Overview of records management planning

This topic describes the planning steps that you should take to help make sure that that the records management system that you implement based on SharePoint Server 2013 will achieve your organization's records management goals. The following is a preview of the records management planning process:

  1. Identify records management roles   Successful records management requires specialized roles, such as the following:

    • Records managers and compliance officers to categorize the records in the organization and to run the records management process.

    • IT personnel to implement the systems that efficiently support records management.

    • Content managers to find where organizational information is kept and to make sure that that their teams follow records management practices.

  2. Analyze organizational content   Before creating a file plan, records managers and content managers survey document usage in the organization to determine which documents and other items can become records.

  3. Develop a file plan   After you have analyzed your organizational content and determined retention schedules, fill in the rest of the file plan. File plans differ from organization to organization, but generally they describe the kinds of items the enterprise acknowledges to be records, indicate where they are stored, describe their retention periods, and provide other information, such as who is responsible for managing them and which broader category of records they belong to.

  4. Develop retention schedules   For each record type, determine when it is no longer active (being used), how long it should be retained after that, and how it should ultimately be disposed of.

  5. Evaluate and improve document management practices   Make sure that required policies are being applied in document repositories. For example, make sure that that content is being appropriately audited so that suitable audits are retained together with records.

  6. Design the records management solution   Determine whether to create a records archive, to manage records in place, or to use a combination of the two approaches. Based on your file plan, design the record archive, or determine how to use existing sites to contain records. Define content types, libraries, policies, and, when it is required, metadata that determines the location to route a document to.

  7. Plan how content becomes records   If you are using SharePoint Server 2013 for both active document management and records management, you can create custom workflows to move documents to a records archive. If you are using either SharePoint Server 2013 or an external document management system, you can plan and develop interfaces that move content from those systems to the records archive, or that declare a document to be a record but do not move the document. You also create a training plan to teach users how to create and work with records.

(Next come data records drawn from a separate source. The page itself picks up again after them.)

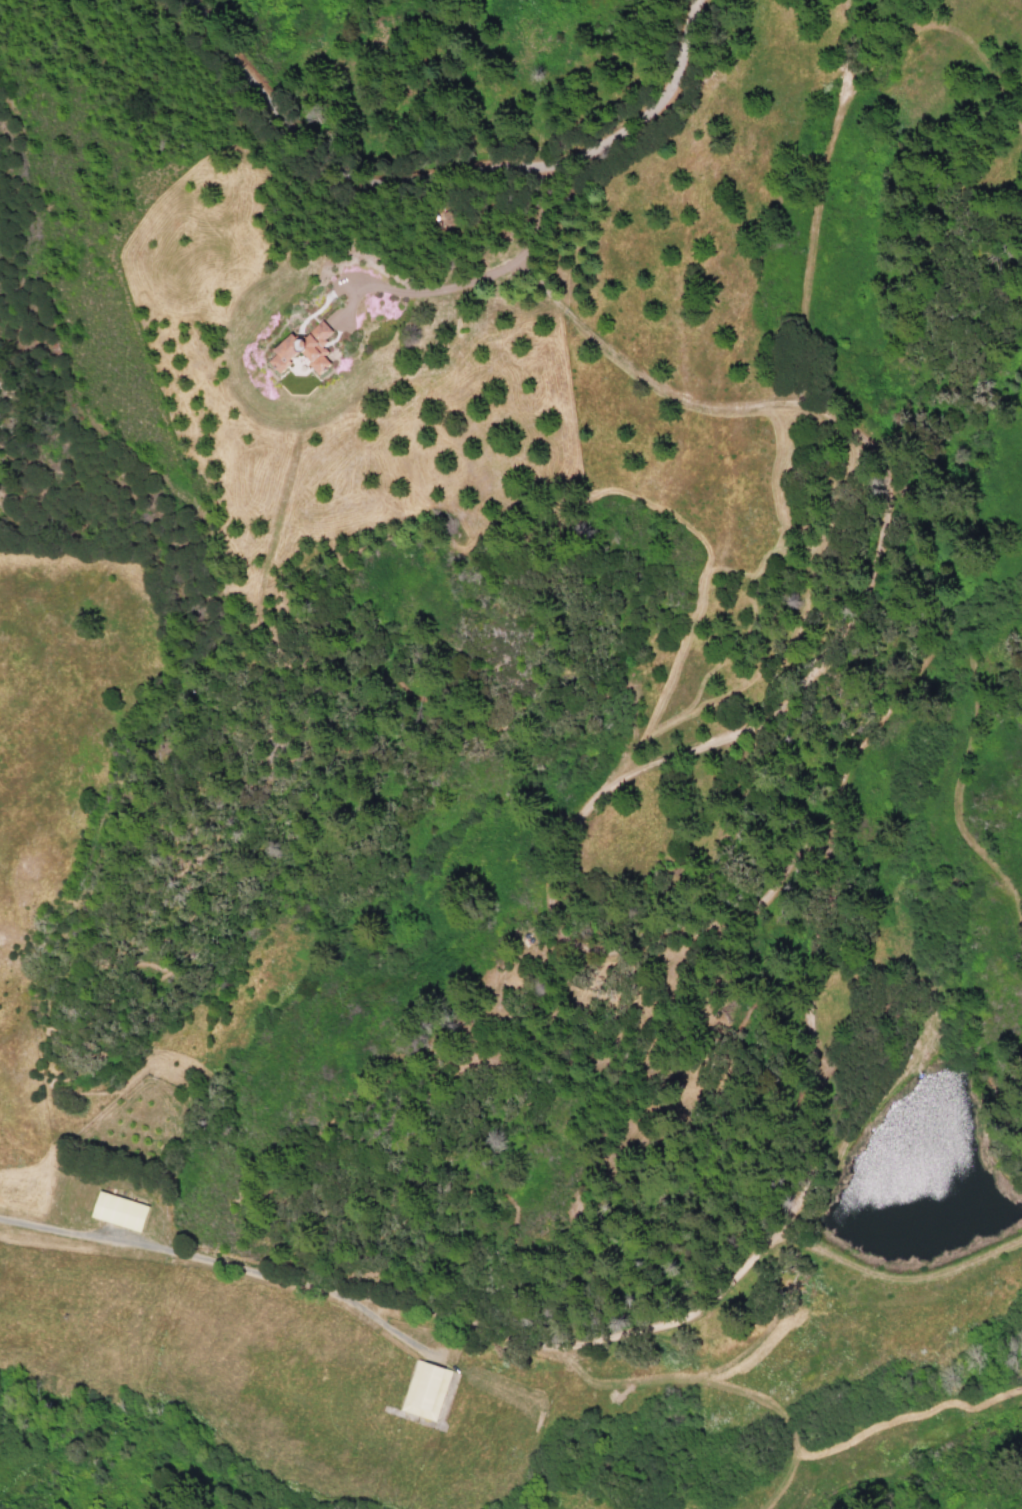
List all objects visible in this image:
road: (447, 179)
road: (466, 281)
building: (303, 346)
road: (780, 879)
building: (120, 1210)
building: (426, 1390)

  8. Plan email integration   Determine whether you will manage email records within SharePoint Server 2013, or whether you will manage email records within the email application itself.

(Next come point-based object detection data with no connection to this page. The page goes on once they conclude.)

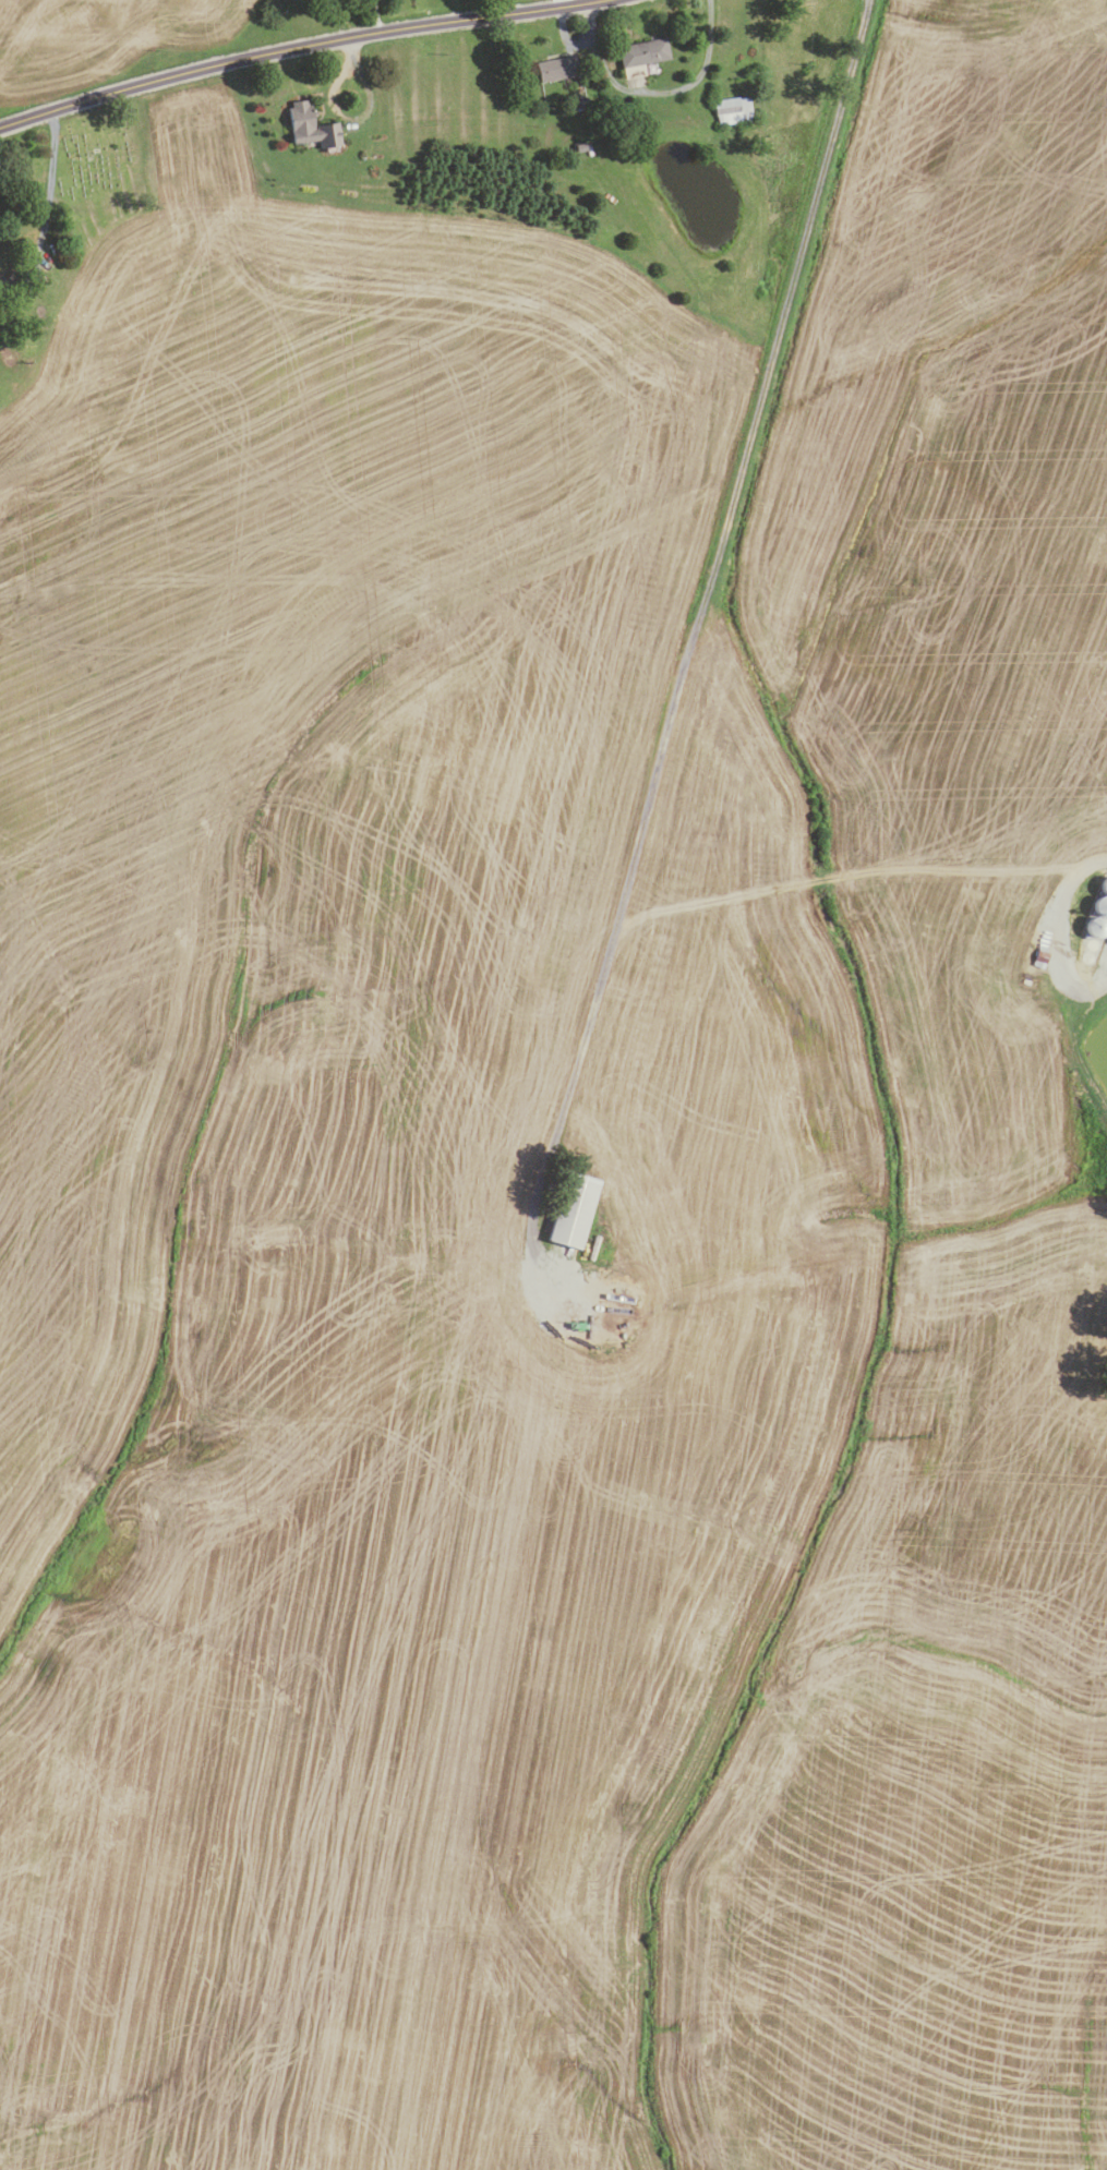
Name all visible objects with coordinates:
road: (560, 2)
road: (374, 15)
road: (589, 22)
crop: (103, 41)
road: (293, 47)
building: (643, 52)
building: (555, 67)
road: (350, 69)
road: (645, 94)
building: (578, 101)
building: (733, 111)
building: (310, 126)
building: (579, 147)
park: (97, 154)
road: (46, 208)
road: (707, 580)
building: (1104, 887)
silo: (1104, 887)
building: (1099, 907)
silo: (1099, 907)
building: (1106, 925)
building: (1094, 927)
silo: (1094, 927)
road: (1060, 933)
building: (1092, 945)
silo: (1092, 945)
building: (1040, 957)
building: (1087, 959)
silo: (1087, 959)
building: (1082, 968)
silo: (1082, 968)
building: (572, 1212)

  9. Plan compliance for social content   If your organization uses social media such as blogs, wikis, or My Sites, determine how this content will become records.

  10. Plan compliance reporting and documentation   To verify that your organization is performing its required records management practices, and to communicate these practices, you should document your records management plans and processes. If your enterprise becomes engaged in records-related litigation, you might have to produce these records management guidelines, implementation plans, and metrics on effectiveness.